Groups like Warriors in the Garden, Black Lives Matter Greater New York and Freedom March NYC send plans and updates to volunteers who run the main New York City account, which now boasts 221,000 followers since it was started about a month ago. The manager of @justiceforgeorgenyc declined to comment, stating in an email they were focused on “the needs and goals of the organizers we’re talking to and the movement as a whole.”

While digital activism gains national momentum, experts and activists warn against slacktivist measures of joining the cause, like the viral #BlackoutTuesday movement earlier this month, which can mute conversations about strategy and logistics. But even viral trends have proven to lead to an uptick in online fundraising efforts.

Instagram has been a boon for fundraising across the board, as activists use it to announce and share campaigns to raise money via services such as Venmo and Cash App. Movers and Shakers NYC raised $10,000 to buy 12,000 KN95 masks for Black Lives Matter protesters this month, while Freedom March NYC raised over $55,000 to buy supplies, train organizers and further establish itself as a social justice organization.

New groups and individual organizers regularly promote their own mobile payment accounts in their Instagram bios, posts and stories.
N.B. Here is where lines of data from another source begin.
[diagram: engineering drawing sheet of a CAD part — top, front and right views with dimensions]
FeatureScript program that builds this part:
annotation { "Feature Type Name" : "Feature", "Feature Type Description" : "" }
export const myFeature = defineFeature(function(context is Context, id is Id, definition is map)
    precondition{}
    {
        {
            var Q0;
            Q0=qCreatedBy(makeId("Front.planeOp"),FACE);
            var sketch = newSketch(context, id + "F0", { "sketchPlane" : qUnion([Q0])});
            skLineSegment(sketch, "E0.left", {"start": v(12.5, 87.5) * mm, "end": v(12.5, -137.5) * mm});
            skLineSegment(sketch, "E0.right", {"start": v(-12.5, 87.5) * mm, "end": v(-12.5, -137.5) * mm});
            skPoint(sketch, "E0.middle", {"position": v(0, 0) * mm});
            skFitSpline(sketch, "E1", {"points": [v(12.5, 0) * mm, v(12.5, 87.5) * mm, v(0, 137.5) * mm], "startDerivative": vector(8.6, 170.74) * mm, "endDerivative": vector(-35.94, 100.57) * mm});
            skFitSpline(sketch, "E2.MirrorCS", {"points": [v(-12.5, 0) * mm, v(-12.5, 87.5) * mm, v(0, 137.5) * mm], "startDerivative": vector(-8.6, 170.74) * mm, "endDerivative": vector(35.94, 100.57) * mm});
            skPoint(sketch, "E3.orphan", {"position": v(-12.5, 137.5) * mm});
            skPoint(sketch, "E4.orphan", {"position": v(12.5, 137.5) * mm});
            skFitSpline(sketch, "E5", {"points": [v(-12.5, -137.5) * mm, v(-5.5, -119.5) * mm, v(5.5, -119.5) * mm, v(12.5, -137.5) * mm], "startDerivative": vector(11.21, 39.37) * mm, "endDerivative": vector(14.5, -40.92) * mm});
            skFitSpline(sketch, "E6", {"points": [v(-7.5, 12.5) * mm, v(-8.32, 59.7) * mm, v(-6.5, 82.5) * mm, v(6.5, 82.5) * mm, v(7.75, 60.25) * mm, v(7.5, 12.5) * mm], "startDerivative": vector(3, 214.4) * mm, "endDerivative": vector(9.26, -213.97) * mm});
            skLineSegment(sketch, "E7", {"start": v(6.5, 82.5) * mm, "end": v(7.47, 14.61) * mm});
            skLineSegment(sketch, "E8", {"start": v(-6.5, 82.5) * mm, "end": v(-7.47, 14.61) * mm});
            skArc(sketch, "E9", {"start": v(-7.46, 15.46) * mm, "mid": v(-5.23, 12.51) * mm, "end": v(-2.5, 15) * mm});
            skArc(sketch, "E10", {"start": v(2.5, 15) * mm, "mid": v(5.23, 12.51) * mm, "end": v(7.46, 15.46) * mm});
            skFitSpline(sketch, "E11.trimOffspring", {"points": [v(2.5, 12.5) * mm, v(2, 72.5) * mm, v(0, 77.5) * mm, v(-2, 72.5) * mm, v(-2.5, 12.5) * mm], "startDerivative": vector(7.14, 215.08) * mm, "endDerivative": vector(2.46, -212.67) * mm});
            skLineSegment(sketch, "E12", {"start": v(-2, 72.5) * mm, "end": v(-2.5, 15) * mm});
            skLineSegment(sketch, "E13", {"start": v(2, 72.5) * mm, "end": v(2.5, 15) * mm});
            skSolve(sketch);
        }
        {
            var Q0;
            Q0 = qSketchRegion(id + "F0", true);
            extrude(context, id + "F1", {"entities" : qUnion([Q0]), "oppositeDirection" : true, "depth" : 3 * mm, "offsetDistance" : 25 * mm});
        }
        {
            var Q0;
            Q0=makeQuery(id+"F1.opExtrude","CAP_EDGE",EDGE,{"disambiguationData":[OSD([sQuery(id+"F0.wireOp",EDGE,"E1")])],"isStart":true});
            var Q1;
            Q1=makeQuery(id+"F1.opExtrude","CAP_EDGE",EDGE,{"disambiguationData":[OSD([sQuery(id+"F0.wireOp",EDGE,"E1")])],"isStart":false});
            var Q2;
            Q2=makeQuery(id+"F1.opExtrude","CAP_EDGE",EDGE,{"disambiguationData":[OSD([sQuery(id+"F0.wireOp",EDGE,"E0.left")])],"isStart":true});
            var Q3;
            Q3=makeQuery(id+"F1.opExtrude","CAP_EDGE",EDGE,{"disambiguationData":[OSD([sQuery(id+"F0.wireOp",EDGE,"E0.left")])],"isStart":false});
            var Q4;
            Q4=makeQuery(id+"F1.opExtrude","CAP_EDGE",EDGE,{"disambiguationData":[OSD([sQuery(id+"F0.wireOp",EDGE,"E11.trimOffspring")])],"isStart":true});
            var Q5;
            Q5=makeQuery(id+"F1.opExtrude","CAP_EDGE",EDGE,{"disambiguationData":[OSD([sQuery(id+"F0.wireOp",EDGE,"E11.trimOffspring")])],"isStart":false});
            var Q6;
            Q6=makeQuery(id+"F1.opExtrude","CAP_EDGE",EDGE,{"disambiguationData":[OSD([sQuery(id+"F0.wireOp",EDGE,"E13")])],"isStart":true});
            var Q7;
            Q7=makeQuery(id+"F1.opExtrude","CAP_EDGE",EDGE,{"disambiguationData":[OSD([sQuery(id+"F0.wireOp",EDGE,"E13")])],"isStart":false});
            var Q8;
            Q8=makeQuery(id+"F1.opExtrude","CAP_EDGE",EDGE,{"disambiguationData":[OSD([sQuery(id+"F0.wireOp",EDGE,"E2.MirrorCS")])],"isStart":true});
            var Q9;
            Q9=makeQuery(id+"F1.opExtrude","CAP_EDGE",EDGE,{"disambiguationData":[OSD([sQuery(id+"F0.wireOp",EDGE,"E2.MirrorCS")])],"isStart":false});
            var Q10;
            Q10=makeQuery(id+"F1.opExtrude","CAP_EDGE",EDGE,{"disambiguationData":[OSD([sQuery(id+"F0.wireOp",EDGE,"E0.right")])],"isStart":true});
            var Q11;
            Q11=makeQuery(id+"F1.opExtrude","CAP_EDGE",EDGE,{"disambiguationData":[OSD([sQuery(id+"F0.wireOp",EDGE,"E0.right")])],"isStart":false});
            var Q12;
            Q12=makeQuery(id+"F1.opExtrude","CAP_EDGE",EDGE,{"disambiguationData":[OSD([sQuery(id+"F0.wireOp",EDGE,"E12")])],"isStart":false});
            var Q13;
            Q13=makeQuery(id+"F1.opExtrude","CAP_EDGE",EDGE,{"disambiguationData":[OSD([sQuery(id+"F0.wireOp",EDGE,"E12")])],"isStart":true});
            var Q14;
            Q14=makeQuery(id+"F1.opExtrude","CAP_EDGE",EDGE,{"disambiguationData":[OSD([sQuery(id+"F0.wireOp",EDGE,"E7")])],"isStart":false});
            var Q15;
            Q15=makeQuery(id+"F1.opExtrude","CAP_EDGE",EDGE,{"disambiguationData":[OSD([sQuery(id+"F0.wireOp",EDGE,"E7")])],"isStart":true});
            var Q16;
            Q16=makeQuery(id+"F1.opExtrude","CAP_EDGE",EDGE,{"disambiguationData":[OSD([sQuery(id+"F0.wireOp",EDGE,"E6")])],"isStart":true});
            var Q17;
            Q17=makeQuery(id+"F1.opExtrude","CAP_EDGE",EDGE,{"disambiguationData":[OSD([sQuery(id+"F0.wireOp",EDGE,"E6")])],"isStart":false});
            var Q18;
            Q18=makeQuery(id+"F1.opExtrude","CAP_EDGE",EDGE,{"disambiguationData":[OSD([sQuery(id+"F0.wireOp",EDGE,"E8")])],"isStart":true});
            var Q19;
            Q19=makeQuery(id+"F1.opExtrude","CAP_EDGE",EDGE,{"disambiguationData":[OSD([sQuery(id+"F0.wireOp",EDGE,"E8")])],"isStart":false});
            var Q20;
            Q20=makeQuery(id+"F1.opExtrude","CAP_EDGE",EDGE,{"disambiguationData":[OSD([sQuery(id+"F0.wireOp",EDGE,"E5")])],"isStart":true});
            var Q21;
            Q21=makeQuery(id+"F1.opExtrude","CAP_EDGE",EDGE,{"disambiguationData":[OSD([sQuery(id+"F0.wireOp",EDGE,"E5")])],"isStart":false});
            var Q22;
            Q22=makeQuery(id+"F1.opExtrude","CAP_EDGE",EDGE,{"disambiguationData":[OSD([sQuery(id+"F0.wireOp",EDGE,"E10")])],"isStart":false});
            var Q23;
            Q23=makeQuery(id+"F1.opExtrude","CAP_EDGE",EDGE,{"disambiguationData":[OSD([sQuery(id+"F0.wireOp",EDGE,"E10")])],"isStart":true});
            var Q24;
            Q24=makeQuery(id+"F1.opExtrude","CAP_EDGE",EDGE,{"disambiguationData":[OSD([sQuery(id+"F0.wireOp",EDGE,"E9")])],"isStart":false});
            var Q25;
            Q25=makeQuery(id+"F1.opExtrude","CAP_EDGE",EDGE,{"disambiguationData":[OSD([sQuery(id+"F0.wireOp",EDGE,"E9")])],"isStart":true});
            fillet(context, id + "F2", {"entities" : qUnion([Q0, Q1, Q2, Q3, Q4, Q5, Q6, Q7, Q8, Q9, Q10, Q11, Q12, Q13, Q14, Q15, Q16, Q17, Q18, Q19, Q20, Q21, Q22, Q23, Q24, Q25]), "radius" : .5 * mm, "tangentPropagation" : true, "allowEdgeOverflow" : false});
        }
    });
It appears to be paying off. One group that began its attempt to occupy City Hall in New York City on Tuesday, the same day it started its Instagram account, raised more than $15,000 via small donations within 24 hours almost solely through Instagram promotion and the help of @justiceforgeorgenyc.

“I feel like [@justiceforgeorgenyc] and Warriors in the Garden are trying to do a similar thing, where it’s developing the Black community,” said Johnson, who has been among the occupiers. “Our goal is to create a digital community that can help create a prosperous physical one.”